Exercise requirements.
Go through the data and copy each line where the string "depth" appears.

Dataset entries
-*-

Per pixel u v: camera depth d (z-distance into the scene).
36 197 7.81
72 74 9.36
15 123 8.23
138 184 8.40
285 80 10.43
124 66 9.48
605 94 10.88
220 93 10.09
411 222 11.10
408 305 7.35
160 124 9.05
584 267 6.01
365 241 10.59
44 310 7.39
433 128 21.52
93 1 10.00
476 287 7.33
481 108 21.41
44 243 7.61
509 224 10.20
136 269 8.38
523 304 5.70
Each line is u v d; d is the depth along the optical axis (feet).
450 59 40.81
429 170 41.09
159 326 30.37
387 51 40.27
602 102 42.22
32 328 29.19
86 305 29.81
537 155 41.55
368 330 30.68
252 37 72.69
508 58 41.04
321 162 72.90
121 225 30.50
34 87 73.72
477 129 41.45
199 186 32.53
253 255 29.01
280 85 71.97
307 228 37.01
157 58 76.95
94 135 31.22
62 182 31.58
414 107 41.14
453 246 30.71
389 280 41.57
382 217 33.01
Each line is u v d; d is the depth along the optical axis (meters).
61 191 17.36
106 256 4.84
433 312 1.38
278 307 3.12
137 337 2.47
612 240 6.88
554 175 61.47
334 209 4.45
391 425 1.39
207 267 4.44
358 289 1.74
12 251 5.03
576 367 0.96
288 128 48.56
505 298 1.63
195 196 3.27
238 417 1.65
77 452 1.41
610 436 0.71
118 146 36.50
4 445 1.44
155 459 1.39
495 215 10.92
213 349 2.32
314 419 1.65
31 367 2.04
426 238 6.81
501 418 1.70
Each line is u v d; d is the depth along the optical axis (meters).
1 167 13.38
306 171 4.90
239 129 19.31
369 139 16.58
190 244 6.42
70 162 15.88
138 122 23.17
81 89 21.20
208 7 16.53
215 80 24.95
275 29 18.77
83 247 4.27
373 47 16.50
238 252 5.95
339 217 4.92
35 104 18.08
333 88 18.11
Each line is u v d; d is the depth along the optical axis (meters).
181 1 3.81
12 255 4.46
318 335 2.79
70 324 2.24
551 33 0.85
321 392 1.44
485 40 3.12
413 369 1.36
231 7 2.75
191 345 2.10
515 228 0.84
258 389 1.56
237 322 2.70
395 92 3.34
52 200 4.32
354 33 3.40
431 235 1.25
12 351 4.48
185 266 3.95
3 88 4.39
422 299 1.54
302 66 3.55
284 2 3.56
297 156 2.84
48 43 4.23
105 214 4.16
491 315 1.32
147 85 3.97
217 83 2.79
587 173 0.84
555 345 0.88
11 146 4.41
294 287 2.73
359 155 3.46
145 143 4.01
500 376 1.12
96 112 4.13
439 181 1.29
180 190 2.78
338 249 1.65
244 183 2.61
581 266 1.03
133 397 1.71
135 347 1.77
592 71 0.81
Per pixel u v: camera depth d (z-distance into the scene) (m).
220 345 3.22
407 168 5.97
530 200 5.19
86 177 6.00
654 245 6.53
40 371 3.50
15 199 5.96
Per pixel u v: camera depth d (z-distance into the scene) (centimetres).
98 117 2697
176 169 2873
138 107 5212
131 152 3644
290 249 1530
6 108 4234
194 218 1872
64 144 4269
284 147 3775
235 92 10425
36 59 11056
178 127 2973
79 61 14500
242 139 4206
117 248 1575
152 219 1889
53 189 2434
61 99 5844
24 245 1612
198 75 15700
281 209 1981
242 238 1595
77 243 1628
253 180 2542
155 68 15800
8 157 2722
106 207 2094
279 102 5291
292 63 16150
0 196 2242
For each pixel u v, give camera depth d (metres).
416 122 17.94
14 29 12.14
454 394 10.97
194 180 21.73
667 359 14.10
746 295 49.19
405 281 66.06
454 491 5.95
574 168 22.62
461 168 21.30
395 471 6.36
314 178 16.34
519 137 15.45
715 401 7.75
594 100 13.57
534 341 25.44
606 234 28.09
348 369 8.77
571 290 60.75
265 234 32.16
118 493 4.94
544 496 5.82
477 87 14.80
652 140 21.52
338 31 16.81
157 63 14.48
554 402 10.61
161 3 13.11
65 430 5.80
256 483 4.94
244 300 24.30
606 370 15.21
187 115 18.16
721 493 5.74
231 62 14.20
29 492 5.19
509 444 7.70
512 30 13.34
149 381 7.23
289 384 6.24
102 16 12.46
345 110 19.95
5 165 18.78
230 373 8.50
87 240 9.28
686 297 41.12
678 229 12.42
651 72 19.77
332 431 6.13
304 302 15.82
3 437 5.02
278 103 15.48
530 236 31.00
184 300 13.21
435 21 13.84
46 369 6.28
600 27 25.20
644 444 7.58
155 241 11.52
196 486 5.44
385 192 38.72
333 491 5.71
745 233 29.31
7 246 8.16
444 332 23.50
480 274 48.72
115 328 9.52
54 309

-*-

Output for this task.
Per pixel u v: camera depth d (z-distance into the scene).
Each line is u v d; d is the depth along the optical axis (feet).
Each line is u v d; d is the depth along the optical axis (meters).
Each line is u v d; d is the depth along the optical axis (meters).
Each line is u v d; d is the depth along the optical axis (meters).
Per pixel u v: camera depth d (z-distance into the scene) (m).
Per pixel u v: camera depth d (z-distance into the scene) (centimetres).
For each pixel u v, give camera depth d (metres).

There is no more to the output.